Here’s how I debugged it, what mistakes I found, and what ultimately helped.
1. “Did I Forget to Normalize?”
Logistic regression isn’t distance-based, but feature scaling still matters.
→ Apply StandardScaler
:
from sklearn.preprocessing import StandardScaler
scaler = StandardScaler()
X_train_scaled = scaler.fit_transform(X_train)
X_test_scaled = scaler.transform(X_test)
📉 Accuracy rose slightly to 60%.
✅ Somewhat better, but still lacking.
2. “Is This Due to Class Imbalance?”
import numpy as np
np.bincount(y_train)
# Output: [870, 130]
💡 Severe imbalance. Most predictions defaulted to class 0.
Fix: Use class_weight='balanced'
from sklearn.linear_model import LogisticRegression
model = LogisticRegression(class_weight='balanced')

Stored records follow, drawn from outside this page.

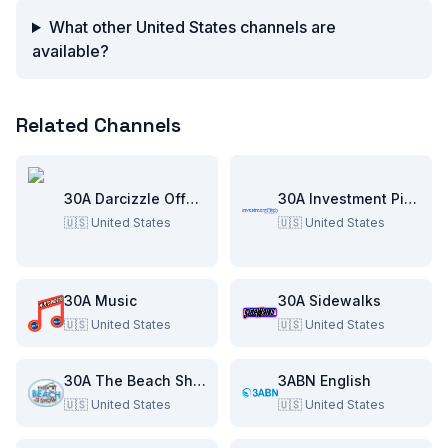
What other United States channels are
available?
Related Channels
30A Darcizzle Offshore
30A Investment Pitch
🇺🇸
United States
🇺🇸
United States
30A Music
30A Sidewalks
🇺🇸
United States
🇺🇸
United States
30A The Beach Show
3ABN English
🇺🇸
United States
🇺🇸
United States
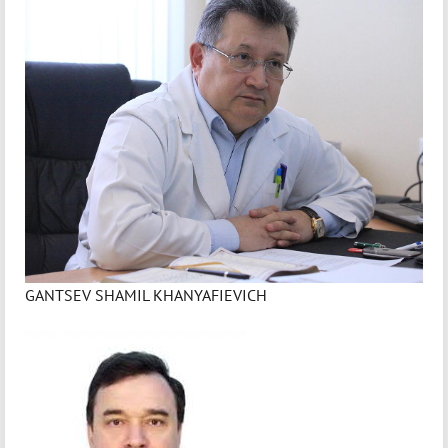
GANTSEV SHAMIL KHANYAFIEVICH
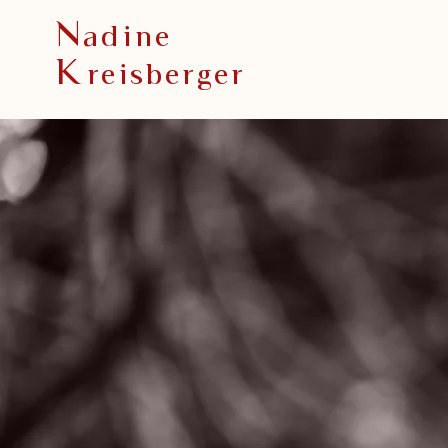
N
adine
K
reisberger
“ The privilege 
a lifetime
is to become
who you truly ar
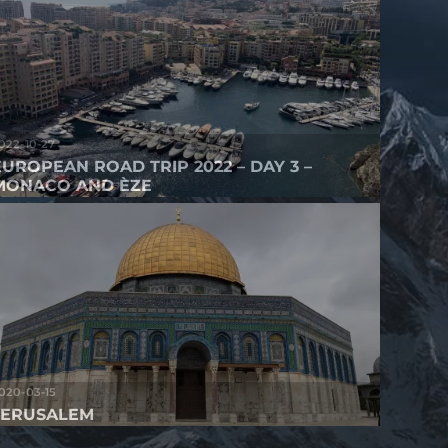
022-10-27
EUROPEAN ROAD TRIP 2022 – DAY 3 –
MONACO AND ÈZE
020-03-15
JERUSALEM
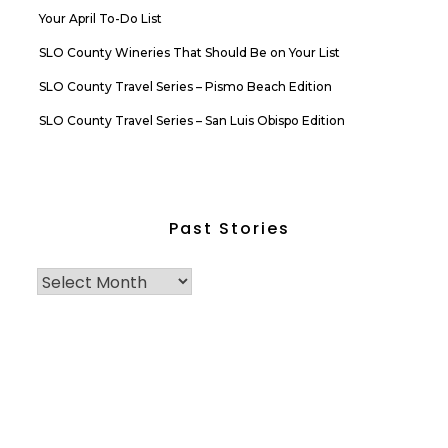
Your April To-Do List
SLO County Wineries That Should Be on Your List
SLO County Travel Series – Pismo Beach Edition
SLO County Travel Series – San Luis Obispo Edition
Past Stories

model.fit(X_train_scaled, y_train)
📈 Accuracy now 66%. Recall improved significantly.
3. “What If Accuracy Isn’t the Best Metric?”
Check precision
, recall
, f1
instead:
from sklearn.metrics import classification_report
y_pred = model.predict(X_test_scaled)
print(classification_report(y_test, y_pred))

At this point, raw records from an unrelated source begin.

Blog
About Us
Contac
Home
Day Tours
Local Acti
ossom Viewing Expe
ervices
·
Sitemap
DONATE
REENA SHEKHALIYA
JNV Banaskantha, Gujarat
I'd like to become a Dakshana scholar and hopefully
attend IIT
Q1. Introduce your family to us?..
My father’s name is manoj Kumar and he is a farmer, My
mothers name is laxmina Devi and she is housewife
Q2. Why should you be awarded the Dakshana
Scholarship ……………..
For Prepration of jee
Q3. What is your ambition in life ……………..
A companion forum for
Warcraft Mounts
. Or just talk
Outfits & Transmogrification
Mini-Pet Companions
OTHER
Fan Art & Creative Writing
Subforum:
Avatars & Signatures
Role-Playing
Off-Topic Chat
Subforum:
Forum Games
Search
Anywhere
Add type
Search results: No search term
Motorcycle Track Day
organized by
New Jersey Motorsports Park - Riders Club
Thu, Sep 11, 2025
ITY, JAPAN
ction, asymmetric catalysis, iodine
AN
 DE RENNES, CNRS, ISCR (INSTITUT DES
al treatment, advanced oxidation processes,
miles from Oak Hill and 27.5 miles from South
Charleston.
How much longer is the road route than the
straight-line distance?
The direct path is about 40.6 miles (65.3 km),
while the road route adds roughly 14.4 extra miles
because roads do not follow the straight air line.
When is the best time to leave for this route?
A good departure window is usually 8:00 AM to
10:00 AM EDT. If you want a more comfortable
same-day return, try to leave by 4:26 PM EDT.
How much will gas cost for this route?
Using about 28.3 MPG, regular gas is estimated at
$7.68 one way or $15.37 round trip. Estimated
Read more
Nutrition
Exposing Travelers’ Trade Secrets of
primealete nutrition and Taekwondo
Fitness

Insight: Accuracy hid key issues.
- Precision was okay but recall was low
- F1-score showed room for threshold tuning
What I Realized
- Logistic regression is sensitive to preprocessing.
- Imbalanced data can ruin performance.
- Accuracy alone is a misleading metric — look at the full picture.
What I Want to Do Next
- Try threshold tuning for F1 maximization
- Experiment with SMOTE for resampling
- Compare logistic regression with tree-based models
The model wasn’t bad —
I just didn’t understand it well enough. Until now.